Third: God is mighty to do what we ask or imagine. He is able to do what we think but do not dare to ask. Recently we prayed for a thousand people to be converted in this place. I am sure when we prayed for that, some people thought we could never ask for such a great thing. But God is not only able to do what we ask, but he is able to do what we dream.
Fourth: God is mighty to do all that we ask or imagine.
Fifth: God is mighty to do more than all we ask or imagine.
Sixth: God is mighty to do abundantly more than all we ask or imagine.
Seventh: God is mighty to do far more abundantly more than all that we ask or imagine. This is amazing. In fact, there was no Greek word adequate to express this amazing power of God to do all things, so Paul created one-huperekperissou.
Then Paul gives us the secret of his prayer: The power that will do all these stupendous things is already in every believer. We have trouble believing that, but that is what the text says. The power of God that accomplishes all these things-the power of the Father, the Son and the Holy Spirit-is not in heaven but is working in us. So the question is: Do you believe this divine declaration? Or are you somewhat numb in your head, saying, “I don’t understand”? If that is the case, you may either not be born again or be in a very backslidden condition.
It sounds too good to be true, but it is true, for it is the very word of God. Paul is not saying this power is working in Christ. He is not saying this power worked in us once upon a time.

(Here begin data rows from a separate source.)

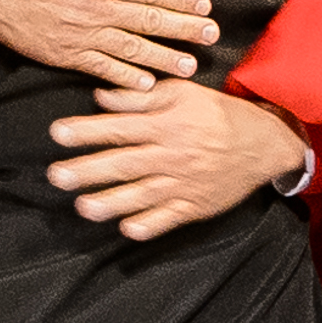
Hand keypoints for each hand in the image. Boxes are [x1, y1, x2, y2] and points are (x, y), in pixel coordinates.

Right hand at [0, 0, 221, 87]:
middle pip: (149, 21)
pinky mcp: (62, 54)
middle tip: (213, 36)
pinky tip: (147, 85)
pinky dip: (125, 78)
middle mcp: (94, 8)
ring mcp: (79, 34)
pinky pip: (100, 68)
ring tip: (191, 67)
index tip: (204, 6)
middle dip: (184, 29)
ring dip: (164, 59)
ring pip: (131, 49)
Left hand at [46, 80, 310, 240]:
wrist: (265, 144)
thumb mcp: (184, 93)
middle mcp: (173, 155)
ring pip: (144, 194)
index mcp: (167, 124)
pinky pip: (171, 218)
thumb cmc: (218, 114)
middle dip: (89, 170)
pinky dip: (151, 224)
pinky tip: (129, 228)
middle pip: (125, 163)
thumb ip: (142, 97)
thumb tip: (101, 98)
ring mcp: (184, 183)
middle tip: (57, 176)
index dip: (88, 130)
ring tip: (84, 207)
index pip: (120, 127)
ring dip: (112, 202)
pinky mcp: (195, 206)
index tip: (57, 133)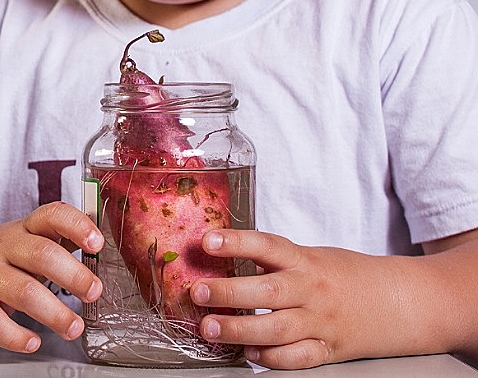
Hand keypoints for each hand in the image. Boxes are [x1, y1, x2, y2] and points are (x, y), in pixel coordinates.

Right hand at [0, 202, 103, 352]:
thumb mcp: (21, 242)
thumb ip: (56, 244)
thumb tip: (101, 253)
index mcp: (22, 229)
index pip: (50, 215)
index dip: (76, 225)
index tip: (96, 242)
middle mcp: (3, 248)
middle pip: (41, 254)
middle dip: (73, 274)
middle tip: (94, 292)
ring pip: (23, 292)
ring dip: (55, 313)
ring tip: (74, 327)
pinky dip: (16, 336)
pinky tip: (32, 341)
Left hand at [190, 229, 397, 368]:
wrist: (402, 301)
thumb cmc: (347, 275)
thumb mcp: (311, 257)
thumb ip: (272, 260)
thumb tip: (220, 258)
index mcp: (305, 260)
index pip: (267, 246)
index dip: (236, 243)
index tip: (207, 241)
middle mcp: (312, 291)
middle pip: (267, 292)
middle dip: (228, 293)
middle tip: (198, 293)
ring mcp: (321, 322)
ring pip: (278, 329)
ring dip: (240, 329)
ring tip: (210, 328)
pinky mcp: (329, 349)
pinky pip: (297, 357)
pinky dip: (271, 358)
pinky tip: (249, 353)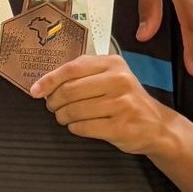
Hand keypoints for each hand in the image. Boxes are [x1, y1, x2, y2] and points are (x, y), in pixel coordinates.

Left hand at [30, 55, 166, 155]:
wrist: (158, 126)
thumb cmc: (126, 100)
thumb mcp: (110, 78)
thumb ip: (83, 75)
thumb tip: (47, 82)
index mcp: (112, 63)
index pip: (72, 68)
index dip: (49, 80)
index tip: (35, 90)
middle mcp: (119, 80)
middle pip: (70, 90)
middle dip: (54, 101)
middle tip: (52, 106)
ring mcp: (122, 104)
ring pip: (75, 110)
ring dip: (63, 116)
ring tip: (63, 117)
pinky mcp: (122, 126)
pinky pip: (85, 127)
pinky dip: (75, 128)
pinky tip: (76, 126)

The Greek tense tells us that this power is even now working in us. That is why we do not have to yield to temptation . We have power to live the victorious Christian life.
Expect Great Things
In Colossians 1:29 Paul says, “To this end I labor, struggling with all his energy, which so powerfully works in me.” To labor means to work hard, to sweat and to struggle. Paul is able to do so victoriously, because he is filled with an alien strength-the supernatural strength of God which powerfully works within the believer. No wonder Paul could say, “When I am weak, then I am strong.” He was tapping into this power of God in him.

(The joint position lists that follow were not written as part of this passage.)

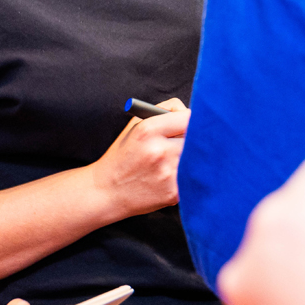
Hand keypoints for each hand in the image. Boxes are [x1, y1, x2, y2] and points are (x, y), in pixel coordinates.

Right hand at [90, 98, 187, 216]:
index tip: (188, 123)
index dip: (189, 119)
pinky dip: (186, 176)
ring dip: (189, 158)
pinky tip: (168, 177)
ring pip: (196, 157)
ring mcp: (168, 174)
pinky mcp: (174, 193)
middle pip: (195, 137)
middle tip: (181, 142)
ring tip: (171, 161)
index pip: (188, 117)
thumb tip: (188, 111)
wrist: (108, 192)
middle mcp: (160, 151)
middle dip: (190, 139)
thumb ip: (163, 111)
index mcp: (148, 130)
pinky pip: (192, 177)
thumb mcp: (135, 126)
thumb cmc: (123, 156)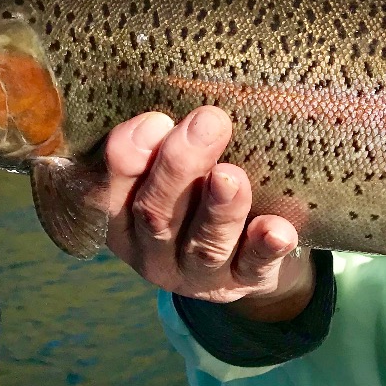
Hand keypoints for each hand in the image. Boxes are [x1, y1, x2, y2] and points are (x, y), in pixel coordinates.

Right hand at [97, 105, 315, 317]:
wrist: (248, 256)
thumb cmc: (198, 192)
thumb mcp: (171, 169)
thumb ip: (165, 141)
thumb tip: (181, 102)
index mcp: (123, 220)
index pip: (107, 195)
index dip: (126, 160)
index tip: (155, 119)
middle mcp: (153, 252)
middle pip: (156, 214)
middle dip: (179, 168)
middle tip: (208, 123)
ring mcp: (198, 274)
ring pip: (203, 244)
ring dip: (217, 209)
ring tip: (232, 176)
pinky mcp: (243, 284)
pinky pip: (254, 269)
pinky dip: (265, 248)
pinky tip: (278, 230)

You and I as believers ought to do the same. Are you weak in yourself? Then pay heed to this prayer of Paul for you and you will be strong. Start praying to God. Dare even to pray what you think and imagine.
John Newton understood this concept. He made this amazing declaration in one of his hymns: “Thou art coming to a King; great petitions with thee bring; for his grace and power are such, none can ever ask too much.”
Be daring in your prayers. Remember, God took Abraham out of his tent at night and said, “I want you to look up. Can you count the stars?” “No, sir.” “Well,” he said, “so shall be your offspring.” Later God came to Abraham and Sarah and said, “Next year at this time you will have a son.” Sarah laughed in unbelief. After all, she was ninety years of age, barren, and her husband was almost one hundred. But there is nothing impossible for God.
Pray for great spiritual blessings and be filled with the Holy Ghost. Pray according to the word of God. Pray as a righteous person. If you are sinning, you cannot pray and will have no faith. Do not just pray for temporal blessings; God will take care of that. Instead, pray that God’s glory be manifested. Pray for hundreds and hundreds of mighty conversions. Expect great things from God and attempt great things for God. God promises, in Psalm 81:10, “Open your mouth wide and I will fill it.” Start living for God, and you shall have power.